Florence Pierce, Beginnings (2003)
The time is the mid-1930s. A beautiful girl from a sheltered East Coast background makes her way west. She is only seventeen years old, but already she has the determination and courage required to make a journey that in those days was far from effortless. She arrives in Taos, New Mexico, a village with unpaved streets, few amenities, and a population comprised of Indians, descendants of Spanish colonists and a few recently arrived Anglos. Her artist's eye sees grace and beauty in the clear light, the adobe architecture, the rugged mountains and the faces and artifacts of the people. Florence Miller is determined that Taos is where she will learn to paint.
This may seem like the perfect start to a romance novel, but in fact it is the beginning of the story of a remarkable woman and her career as an artist. Born in 1918 in Washington, D.C., Florence Miller was raised there, daughter of the owners of a large private school. After her initial summer of painting in New Mexico, she returned home briefly but was back in Taos at the age of 19, arriving in the midst of a snowstorm.

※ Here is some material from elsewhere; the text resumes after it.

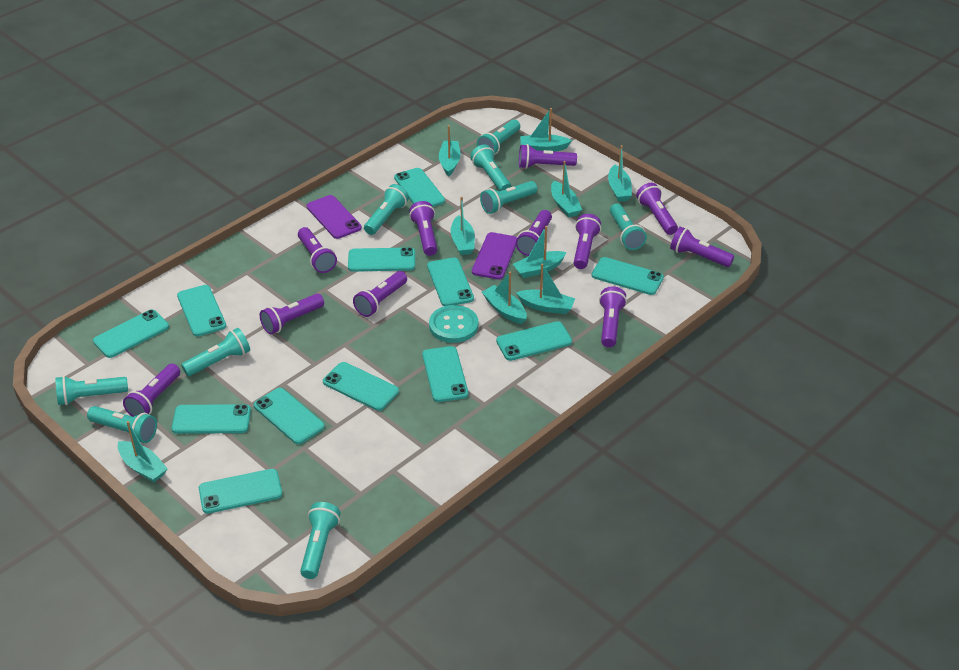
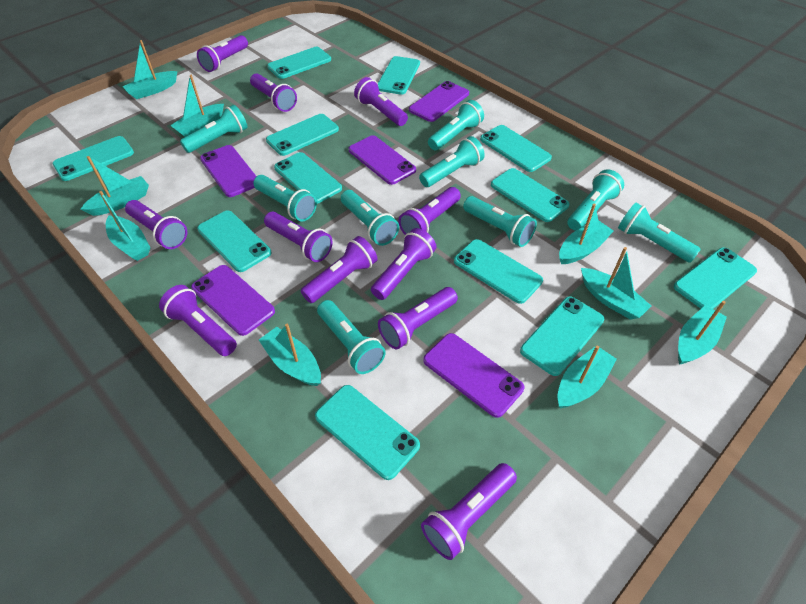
purple phone: [307,195,362,239] [472,232,517,279] = 2 -> [191,265,275,336] [200,145,257,197] [349,135,416,185] [409,81,469,122] [423,333,524,418] = 5
turquoise button: [429,305,479,343] = 1 -> none = 0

There she studied at the Bisttram School of Fine Art and became one of only two women members of the Taos Transcendental Painting Group.
Taos in the late 30s was exotic and exciting. A thriving community of artists sprang up, drawn by the stunning landscape, the cultural richness of the Pueblo Indian community, and the popular romantic vision of the West. An ideal place for a young painter to begin to find her identity as a serious artist. Pierce threw herself into the process of learning the craft of painting and searching for the inspiration that would make her work her own. And although art was the main event, romance made its appearance as well, in the person of Horace Pierce, a fellow student at the Bisttram school. They were married in 1938 and pursued parallel artistic careers until his death in 1958.
Lucy Lippard, in In Touch with Light, the definitive book on Florence Miller Pierce and her work, remarked that "Light was the major player in transcendental painting, and it remained so in most of Miller's art." Pierce explored the element of light in many ways over the years, always from what she would term a spiritual perspective. In 1969 a fortuitous accident took her work in a new and exciting direction. While she was experimenting with resin, a drop fell onto a piece of tinfoil. She held it up to the light and was fascinated by the way the drop of resin captured the light. She began a long and arduous process of experimentation that culminated in the luminous resin reliefs she makes today.
Pierce pours layers of resin (mixed with pigment and/or milled fiberglass or
cabosil) onto a square of mirrored plexiglas. The resulting work of art is like a living embodiment of light. Walk from one side to the other and it may change colors or depth. Shine light on it from the front and it will, depending on the color and composition of materials she has used, reflect overall brilliant light back at the viewer or show a deep, mysterious center bordered by a narrow, electric band of intense color. The variations are infinite, but the common element in all her pieces is a love of light and beauty that has made her work truly transcendental.